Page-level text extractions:
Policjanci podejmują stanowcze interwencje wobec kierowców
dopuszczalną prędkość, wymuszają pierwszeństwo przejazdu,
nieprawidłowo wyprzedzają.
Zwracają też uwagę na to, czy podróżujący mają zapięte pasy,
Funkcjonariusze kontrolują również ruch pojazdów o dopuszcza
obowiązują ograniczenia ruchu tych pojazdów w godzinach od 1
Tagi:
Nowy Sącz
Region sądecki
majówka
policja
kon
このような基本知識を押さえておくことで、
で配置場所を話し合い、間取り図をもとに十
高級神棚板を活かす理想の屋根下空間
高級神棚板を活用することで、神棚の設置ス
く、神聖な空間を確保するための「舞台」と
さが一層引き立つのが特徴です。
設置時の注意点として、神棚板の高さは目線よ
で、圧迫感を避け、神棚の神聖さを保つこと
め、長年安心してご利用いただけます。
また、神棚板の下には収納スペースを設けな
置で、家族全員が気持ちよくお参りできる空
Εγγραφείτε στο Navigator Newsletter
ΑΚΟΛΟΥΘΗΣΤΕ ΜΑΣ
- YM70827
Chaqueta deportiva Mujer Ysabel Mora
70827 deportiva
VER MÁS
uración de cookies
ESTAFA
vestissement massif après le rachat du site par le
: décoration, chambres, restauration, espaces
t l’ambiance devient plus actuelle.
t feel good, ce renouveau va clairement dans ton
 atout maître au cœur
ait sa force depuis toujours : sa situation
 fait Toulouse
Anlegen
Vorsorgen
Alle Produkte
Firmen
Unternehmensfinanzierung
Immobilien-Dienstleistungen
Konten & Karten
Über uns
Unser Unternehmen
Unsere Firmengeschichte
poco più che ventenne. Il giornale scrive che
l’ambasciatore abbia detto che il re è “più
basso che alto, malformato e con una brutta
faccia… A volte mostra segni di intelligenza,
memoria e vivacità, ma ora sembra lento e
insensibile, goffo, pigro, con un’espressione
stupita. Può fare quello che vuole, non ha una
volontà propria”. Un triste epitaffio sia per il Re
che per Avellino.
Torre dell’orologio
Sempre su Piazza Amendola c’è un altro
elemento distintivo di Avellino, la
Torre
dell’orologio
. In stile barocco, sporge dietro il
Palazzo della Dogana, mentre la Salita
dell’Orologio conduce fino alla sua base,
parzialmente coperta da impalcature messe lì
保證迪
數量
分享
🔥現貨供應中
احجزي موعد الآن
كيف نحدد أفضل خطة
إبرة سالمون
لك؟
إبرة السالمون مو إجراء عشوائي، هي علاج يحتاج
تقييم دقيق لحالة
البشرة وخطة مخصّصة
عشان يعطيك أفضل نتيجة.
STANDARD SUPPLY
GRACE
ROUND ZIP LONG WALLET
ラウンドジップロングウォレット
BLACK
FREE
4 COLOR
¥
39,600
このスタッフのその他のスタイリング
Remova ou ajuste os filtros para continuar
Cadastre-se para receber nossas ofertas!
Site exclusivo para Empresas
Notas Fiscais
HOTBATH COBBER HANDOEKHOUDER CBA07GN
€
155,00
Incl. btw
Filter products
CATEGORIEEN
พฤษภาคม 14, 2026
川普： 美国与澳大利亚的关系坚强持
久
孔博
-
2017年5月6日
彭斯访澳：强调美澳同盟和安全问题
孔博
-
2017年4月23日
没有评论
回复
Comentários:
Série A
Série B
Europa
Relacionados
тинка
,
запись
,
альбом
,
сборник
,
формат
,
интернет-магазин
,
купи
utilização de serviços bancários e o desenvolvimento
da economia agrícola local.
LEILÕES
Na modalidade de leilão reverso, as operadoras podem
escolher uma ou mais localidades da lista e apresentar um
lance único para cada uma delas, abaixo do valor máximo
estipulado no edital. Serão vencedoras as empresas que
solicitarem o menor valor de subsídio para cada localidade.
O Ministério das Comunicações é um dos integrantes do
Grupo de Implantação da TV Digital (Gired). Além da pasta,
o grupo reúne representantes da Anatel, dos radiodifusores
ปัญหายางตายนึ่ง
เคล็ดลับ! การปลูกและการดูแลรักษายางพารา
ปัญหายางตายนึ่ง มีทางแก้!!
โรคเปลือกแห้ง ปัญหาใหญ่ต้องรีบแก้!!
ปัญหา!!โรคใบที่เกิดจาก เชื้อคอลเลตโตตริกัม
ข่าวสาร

• [WHAT THE EXERCISE ASKS] Each record above should be transcribed exactly.

• [RESULT FOR THIS TASK]
Policjanci podejmują stanowcze interwencje wobec kierowców
dopuszczalną prędkość, wymuszają pierwszeństwo przejazdu,
nieprawidłowo wyprzedzają.
Zwracają też uwagę na to, czy podróżujący mają zapięte pasy,
Funkcjonariusze kontrolują również ruch pojazdów o dopuszcza
obowiązują ograniczenia ruchu tych pojazdów w godzinach od 1
Tagi:
Nowy Sącz
Region sądecki
majówka
policja
kon
このような基本知識を押さえておくことで、
で配置場所を話し合い、間取り図をもとに十
高級神棚板を活かす理想の屋根下空間
高級神棚板を活用することで、神棚の設置ス
く、神聖な空間を確保するための「舞台」と
さが一層引き立つのが特徴です。
設置時の注意点として、神棚板の高さは目線よ
で、圧迫感を避け、神棚の神聖さを保つこと
め、長年安心してご利用いただけます。
また、神棚板の下には収納スペースを設けな
置で、家族全員が気持ちよくお参りできる空
Εγγραφείτε στο Navigator Newsletter
ΑΚΟΛΟΥΘΗΣΤΕ ΜΑΣ
- YM70827
Chaqueta deportiva Mujer Ysabel Mora
70827 deportiva
VER MÁS
uración de cookies
ESTAFA
vestissement massif après le rachat du site par le
: décoration, chambres, restauration, espaces
t l’ambiance devient plus actuelle.
t feel good, ce renouveau va clairement dans ton
 atout maître au cœur
ait sa force depuis toujours : sa situation
 fait Toulouse
Anlegen
Vorsorgen
Alle Produkte
Firmen
Unternehmensfinanzierung
Immobilien-Dienstleistungen
Konten & Karten
Über uns
Unser Unternehmen
Unsere Firmengeschichte
poco più che ventenne. Il giornale scrive che
l’ambasciatore abbia detto che il re è “più
basso che alto, malformato e con una brutta
faccia… A volte mostra segni di intelligenza,
memoria e vivacità, ma ora sembra lento e
insensibile, goffo, pigro, con un’espressione
stupita. Può fare quello che vuole, non ha una
volontà propria”. Un triste epitaffio sia per il Re
che per Avellino.
Torre dell’orologio
Sempre su Piazza Amendola c’è un altro
elemento distintivo di Avellino, la
Torre
dell’orologio
. In stile barocco, sporge dietro il
Palazzo della Dogana, mentre la Salita
dell’Orologio conduce fino alla sua base,
parzialmente coperta da impalcature messe lì
保證迪
數量
分享
🔥現貨供應中
احجزي موعد الآن
كيف نحدد أفضل خطة
إبرة سالمون
لك؟
إبرة السالمون مو إجراء عشوائي، هي علاج يحتاج
تقييم دقيق لحالة
البشرة وخطة مخصّصة
عشان يعطيك أفضل نتيجة.
STANDARD SUPPLY
GRACE
ROUND ZIP LONG WALLET
ラウンドジップロングウォレット
BLACK
FREE
4 COLOR
¥
39,600
このスタッフのその他のスタイリング
Remova ou ajuste os filtros para continuar
Cadastre-se para receber nossas ofertas!
Site exclusivo para Empresas
Notas Fiscais
HOTBATH COBBER HANDOEKHOUDER CBA07GN
€
155,00
Incl. btw
Filter products
CATEGORIEEN
พฤษภาคม 14, 2026
川普： 美国与澳大利亚的关系坚强持
久
孔博
-
2017年5月6日
彭斯访澳：强调美澳同盟和安全问题
孔博
-
2017年4月23日
没有评论
回复
Comentários:
Série A
Série B
Europa
Relacionados
тинка
,
запись
,
альбом
,
сборник
,
формат
,
интернет-магазин
,
купи
utilização de serviços bancários e o desenvolvimento
da economia agrícola local.
LEILÕES
Na modalidade de leilão reverso, as operadoras podem
escolher uma ou mais localidades da lista e apresentar um
lance único para cada uma delas, abaixo do valor máximo
estipulado no edital. Serão vencedoras as empresas que
solicitarem o menor valor de subsídio para cada localidade.
O Ministério das Comunicações é um dos integrantes do
Grupo de Implantação da TV Digital (Gired). Além da pasta,
o grupo reúne representantes da Anatel, dos radiodifusores
ปัญหายางตายนึ่ง
เคล็ดลับ! การปลูกและการดูแลรักษายางพารา
ปัญหายางตายนึ่ง มีทางแก้!!
โรคเปลือกแห้ง ปัญหาใหญ่ต้องรีบแก้!!
ปัญหา!!โรคใบที่เกิดจาก เชื้อคอลเลตโตตริกัม
ข่าวสาร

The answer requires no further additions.